Your objective
Update the records below by replacing "origin top-left" with "origin at the top-left corner" and leaving everything else unchanged. Leave the pictures out of your answer.

____________________

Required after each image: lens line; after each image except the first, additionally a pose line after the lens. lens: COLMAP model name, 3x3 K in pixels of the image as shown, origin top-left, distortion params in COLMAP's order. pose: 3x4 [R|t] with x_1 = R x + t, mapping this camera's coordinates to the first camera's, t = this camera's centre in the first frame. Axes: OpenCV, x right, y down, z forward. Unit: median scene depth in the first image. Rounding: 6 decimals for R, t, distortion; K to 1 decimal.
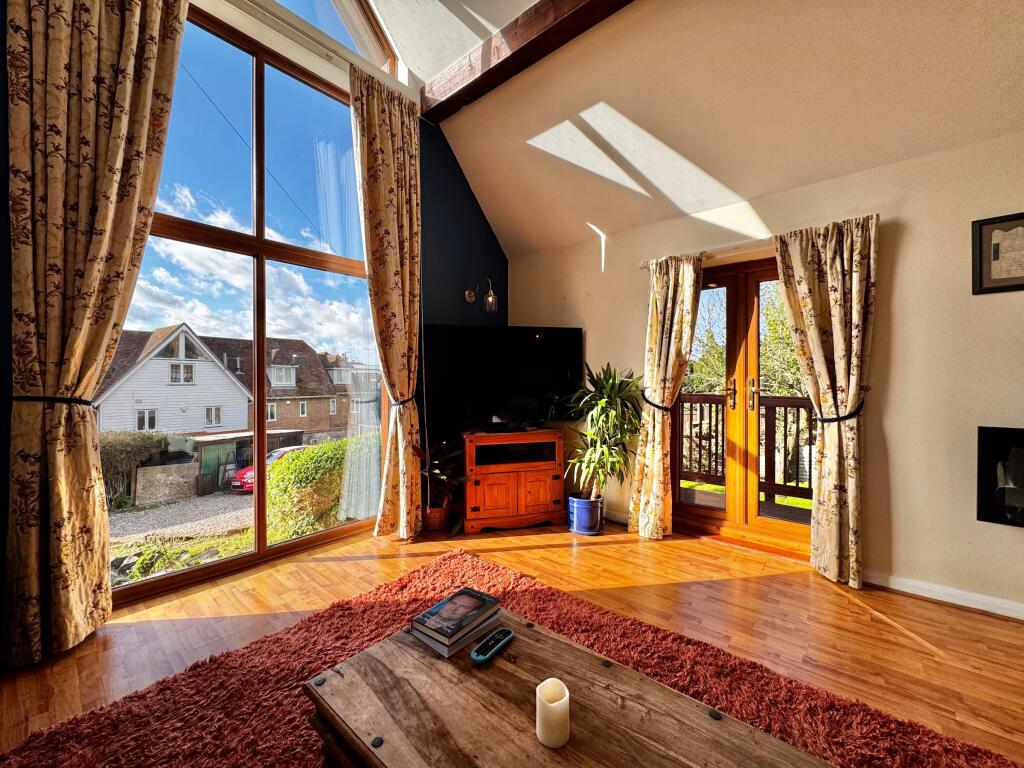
lens RADIAL K [[407.4, 0, 511.0], [0, 407.4, 384.1], [0, 0, 1]] dist [-0.004299, 0.000398]
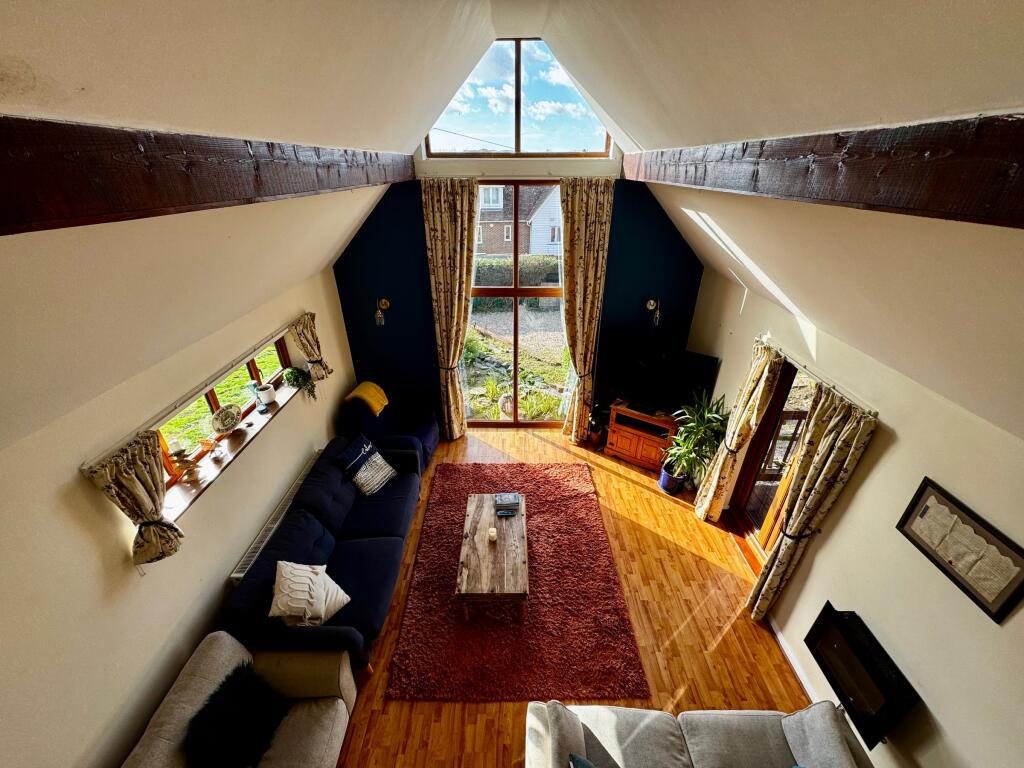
lens RADIAL K [[407.4, 0, 511.0], [0, 407.4, 384.1], [0, 0, 1]] dist [-0.004299, 0.000398]
pose [[0.639487, 0.364473, -0.676916, 0.753682], [-0.002830, 0.881592, 0.472003, -0.767515], [0.768796, -0.299925, 0.564798, -0.231781]]
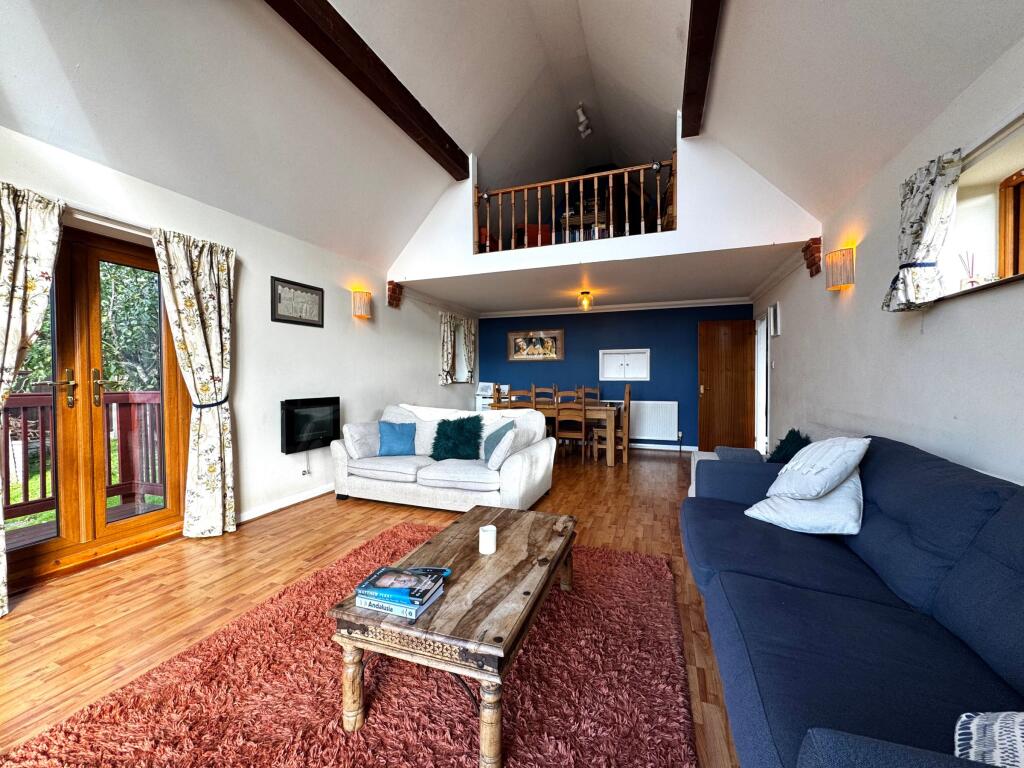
lens RADIAL K [[407.4, 0, 511.0], [0, 407.4, 384.1], [0, 0, 1]] dist [-0.004299, 0.000398]
pose [[-0.346090, -0.016744, 0.938052, -0.523884], [0.009756, 0.999722, 0.021444, 0.007083], [-0.938151, 0.016573, -0.345831, 0.466627]]
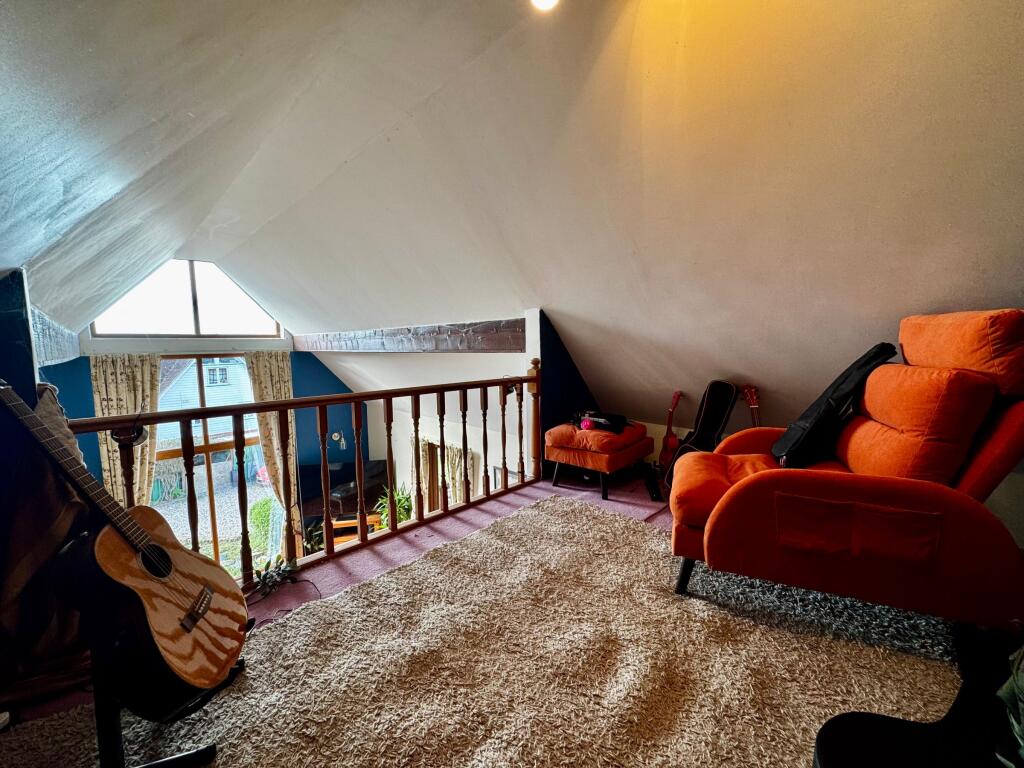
lens RADIAL K [[407.4, 0, 511.0], [0, 407.4, 384.1], [0, 0, 1]] dist [-0.004299, 0.000398]
pose [[0.996890, -0.004660, -0.078669, 0.989108], [0.012086, 0.995482, 0.094180, -0.744384], [0.077875, -0.094838, 0.992442, -0.828703]]
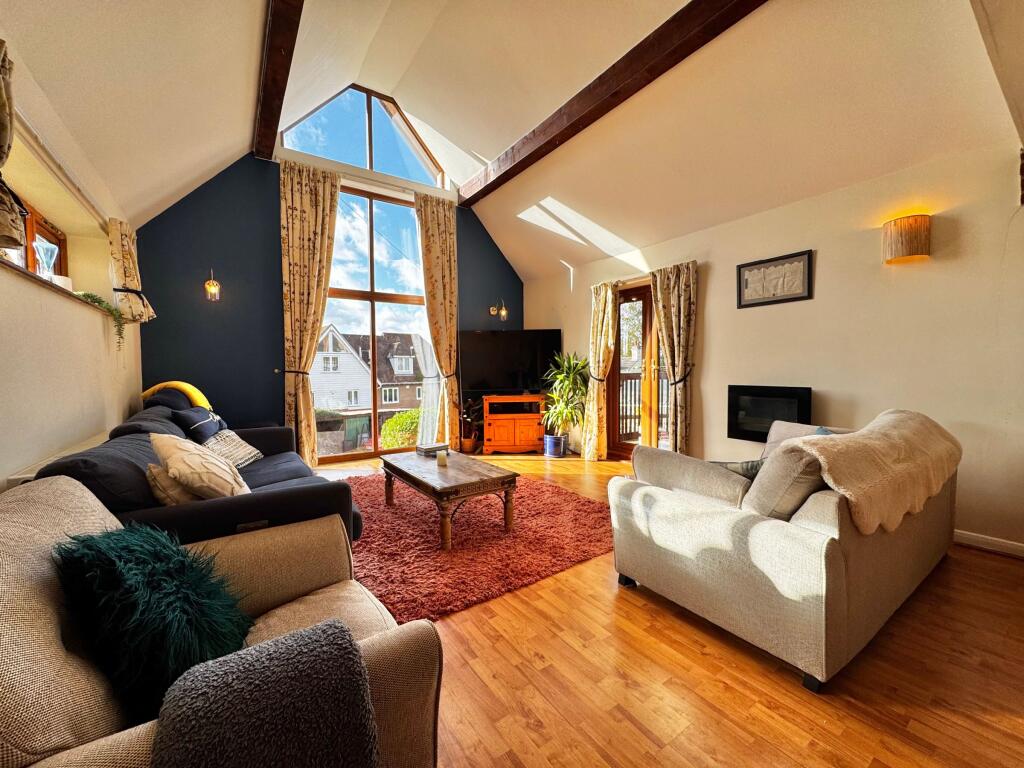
lens RADIAL K [[409.2, 0, 511.8], [0, 409.2, 381.6], [0, 0, 1]] dist [-0.001191, -0.000129]
pose [[0.966247, -0.002166, -0.257609, 0.466917], [0.008580, 0.999680, 0.023778, 0.027094], [0.257475, -0.025186, 0.965957, -0.643128]]
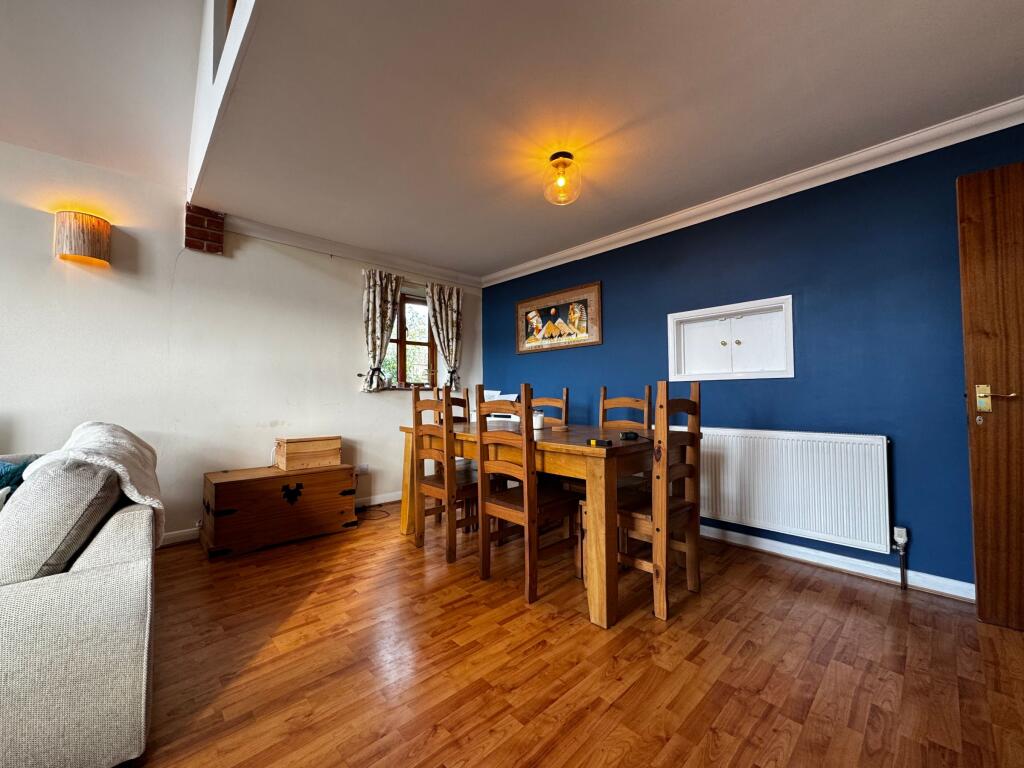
lens RADIAL K [[407.4, 0, 511.0], [0, 407.4, 384.1], [0, 0, 1]] dist [-0.004299, 0.000398]
pose [[0.107143, 0.029949, 0.993792, 0.361257], [0.014169, 0.999399, -0.031646, 0.073140], [-0.994143, 0.017472, 0.106654, -0.479557]]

____________________

Output for this exercise
Required after each image: lens line; after each image except the first, additionally a pose line after the lens. lens: COLMAP model name, 3x3 K in pixels of the image as shown, origin at the top-left corner, distortion params in COLMAP's order. pose: 3x4 [R|t] with x_1 = R x + t, mapping this camera's coordinates to the first camera's, t = this camera's centre in the first frame. Axes: OpenCV, x right, y down, z forward. Unit: median scene depth in the first image. Rounding: 6 decimals for R, t, distortion; K to 1 decimal.
lens RADIAL K [[407.4, 0, 511.0], [0, 407.4, 384.1], [0, 0, 1]] dist [-0.004299, 0.000398]
lens RADIAL K [[407.4, 0, 511.0], [0, 407.4, 384.1], [0, 0, 1]] dist [-0.004299, 0.000398]
pose [[0.639487, 0.364473, -0.676916, 0.753682], [-0.002830, 0.881592, 0.472003, -0.767515], [0.768796, -0.299925, 0.564798, -0.231781]]
lens RADIAL K [[407.4, 0, 511.0], [0, 407.4, 384.1], [0, 0, 1]] dist [-0.004299, 0.000398]
pose [[-0.346090, -0.016744, 0.938052, -0.523884], [0.009756, 0.999722, 0.021444, 0.007083], [-0.938151, 0.016573, -0.345831, 0.466627]]
lens RADIAL K [[407.4, 0, 511.0], [0, 407.4, 384.1], [0, 0, 1]] dist [-0.004299, 0.000398]
pose [[0.996890, -0.004660, -0.078669, 0.989108], [0.012086, 0.995482, 0.094180, -0.744384], [0.077875, -0.094838, 0.992442, -0.828703]]
lens RADIAL K [[409.2, 0, 511.8], [0, 409.2, 381.6], [0, 0, 1]] dist [-0.001191, -0.000129]
pose [[0.966247, -0.002166, -0.257609, 0.466917], [0.008580, 0.999680, 0.023778, 0.027094], [0.257475, -0.025186, 0.965957, -0.643128]]
lens RADIAL K [[407.4, 0, 511.0], [0, 407.4, 384.1], [0, 0, 1]] dist [-0.004299, 0.000398]
pose [[0.107143, 0.029949, 0.993792, 0.361257], [0.014169, 0.999399, -0.031646, 0.073140], [-0.994143, 0.017472, 0.106654, -0.479557]]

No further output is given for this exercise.